I honestly could not figure out the purpose of this character, repeatedly thought (and reallllly hoped) that she was a red-herring before the actual Hero/Heroine appeared, but every time I thought that the author was going to make a radical move towards her and address her awfulness in a meaningful way he backs off and it doesn't pay out, especially when it comes to this series.
The Alien series is utterly formulaic; there's Good (generally a morally consistent woman who utilizes intelligence to outwit murderous creatures and psychopathic men/robots) and there's Evil (the aliens, the corporate Male (sometimes female) figure from Weyland-Yutani, and corporations themselves (this is a series that began when everyone thought Japanese corporations were going to take over the world after all)). But that isn't the case here, and while it's easy to go "Yeah wow! Breaking up the formula!" that's not actually what happens; it's still an Alien story through and through, which is why this book is still enjoyable because it sticks to formula. What sucks here is the main character, who is utterly lousy and thoroughly unlikable, and there's no real justification for this other than the fact that the author believed too much that Victim-politics would make up for her weak characterization, which it does not--- at all.

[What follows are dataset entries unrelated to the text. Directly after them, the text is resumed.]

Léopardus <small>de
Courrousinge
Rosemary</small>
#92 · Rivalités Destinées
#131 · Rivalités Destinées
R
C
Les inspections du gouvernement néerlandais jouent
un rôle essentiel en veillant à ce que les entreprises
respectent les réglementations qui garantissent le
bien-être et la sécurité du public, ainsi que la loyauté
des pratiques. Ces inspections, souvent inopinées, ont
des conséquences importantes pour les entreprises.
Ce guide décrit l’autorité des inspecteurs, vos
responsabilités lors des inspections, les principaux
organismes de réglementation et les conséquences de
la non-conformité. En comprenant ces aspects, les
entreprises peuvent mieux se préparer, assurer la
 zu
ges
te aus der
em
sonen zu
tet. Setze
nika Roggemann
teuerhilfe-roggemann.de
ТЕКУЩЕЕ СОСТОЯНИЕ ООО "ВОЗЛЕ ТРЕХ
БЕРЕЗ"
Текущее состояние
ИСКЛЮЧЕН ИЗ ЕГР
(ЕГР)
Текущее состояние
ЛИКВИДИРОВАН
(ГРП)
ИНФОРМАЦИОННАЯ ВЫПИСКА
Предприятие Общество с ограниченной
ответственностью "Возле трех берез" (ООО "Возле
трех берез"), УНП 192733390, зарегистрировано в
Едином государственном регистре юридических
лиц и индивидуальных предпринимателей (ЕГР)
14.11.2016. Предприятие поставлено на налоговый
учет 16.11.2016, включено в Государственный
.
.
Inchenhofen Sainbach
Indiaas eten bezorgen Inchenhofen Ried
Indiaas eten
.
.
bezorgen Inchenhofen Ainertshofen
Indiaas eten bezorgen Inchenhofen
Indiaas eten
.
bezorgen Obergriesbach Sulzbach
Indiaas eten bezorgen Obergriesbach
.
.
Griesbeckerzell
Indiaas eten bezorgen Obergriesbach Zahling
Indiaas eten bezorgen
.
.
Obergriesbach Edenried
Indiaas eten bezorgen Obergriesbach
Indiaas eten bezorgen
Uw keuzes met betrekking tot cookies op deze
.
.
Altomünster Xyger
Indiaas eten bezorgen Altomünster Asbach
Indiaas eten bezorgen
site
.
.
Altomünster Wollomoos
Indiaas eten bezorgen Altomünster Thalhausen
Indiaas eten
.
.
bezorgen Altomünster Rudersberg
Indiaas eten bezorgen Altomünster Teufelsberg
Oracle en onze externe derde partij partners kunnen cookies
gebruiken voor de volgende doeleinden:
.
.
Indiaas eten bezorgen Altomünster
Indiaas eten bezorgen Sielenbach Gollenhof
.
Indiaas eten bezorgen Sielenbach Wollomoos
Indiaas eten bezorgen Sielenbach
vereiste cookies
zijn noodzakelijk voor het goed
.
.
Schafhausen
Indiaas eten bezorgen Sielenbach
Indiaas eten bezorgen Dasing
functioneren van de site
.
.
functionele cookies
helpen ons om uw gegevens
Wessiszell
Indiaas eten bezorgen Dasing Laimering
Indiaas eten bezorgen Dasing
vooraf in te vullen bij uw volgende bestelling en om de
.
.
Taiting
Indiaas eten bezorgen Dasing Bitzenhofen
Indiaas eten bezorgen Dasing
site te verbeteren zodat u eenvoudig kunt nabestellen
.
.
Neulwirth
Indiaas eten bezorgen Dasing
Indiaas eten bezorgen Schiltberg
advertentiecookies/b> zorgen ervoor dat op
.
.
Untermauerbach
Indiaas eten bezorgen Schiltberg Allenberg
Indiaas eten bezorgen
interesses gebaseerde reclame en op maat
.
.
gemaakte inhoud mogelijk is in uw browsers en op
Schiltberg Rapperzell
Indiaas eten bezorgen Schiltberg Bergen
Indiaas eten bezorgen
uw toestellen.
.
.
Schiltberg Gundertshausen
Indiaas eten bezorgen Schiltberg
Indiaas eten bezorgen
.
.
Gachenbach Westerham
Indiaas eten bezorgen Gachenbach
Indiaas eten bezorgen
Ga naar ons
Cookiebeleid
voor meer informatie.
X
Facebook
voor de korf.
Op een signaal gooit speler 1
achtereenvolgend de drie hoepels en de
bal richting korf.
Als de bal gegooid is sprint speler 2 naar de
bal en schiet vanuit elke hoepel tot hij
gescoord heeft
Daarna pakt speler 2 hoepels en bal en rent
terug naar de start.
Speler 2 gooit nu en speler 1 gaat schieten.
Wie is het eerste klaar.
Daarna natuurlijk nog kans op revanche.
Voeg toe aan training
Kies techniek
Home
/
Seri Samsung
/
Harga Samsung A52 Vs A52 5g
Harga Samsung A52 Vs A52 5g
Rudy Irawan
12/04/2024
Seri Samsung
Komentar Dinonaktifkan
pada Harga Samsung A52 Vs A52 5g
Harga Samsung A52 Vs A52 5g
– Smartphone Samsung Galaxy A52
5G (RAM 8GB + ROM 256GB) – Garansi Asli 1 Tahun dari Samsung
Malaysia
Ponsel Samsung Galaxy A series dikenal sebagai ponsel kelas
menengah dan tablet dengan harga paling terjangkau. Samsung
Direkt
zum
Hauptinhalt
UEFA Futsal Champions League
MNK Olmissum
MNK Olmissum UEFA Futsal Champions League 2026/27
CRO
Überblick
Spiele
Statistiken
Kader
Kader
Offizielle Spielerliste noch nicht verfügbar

Call me obnoxious, but the big draw of what made the Alien series so damn cool (and what continues to make it refreshing in its formula) was that the original protagonist was a woman who not only overcame her own short-comings but was also an immaculately constructed figure of sympathy for her earnest morality and the depths she will explore to maintain her vision of right and wrong. She could be black, asian, whatever; what's important is what she did. And that isn't the case here with this book, and so having a majorly fractured component in the formula, the Heroine herself, is a big problem.
So although it's an enjoyable book that largely sticks to formula, it deviates where it should not have. If you're going to take on writing for a series whose audience depend on consistency, then you need to write to that audience, and not to some Gender-Studies barista who filled you up with hocus pablum one time.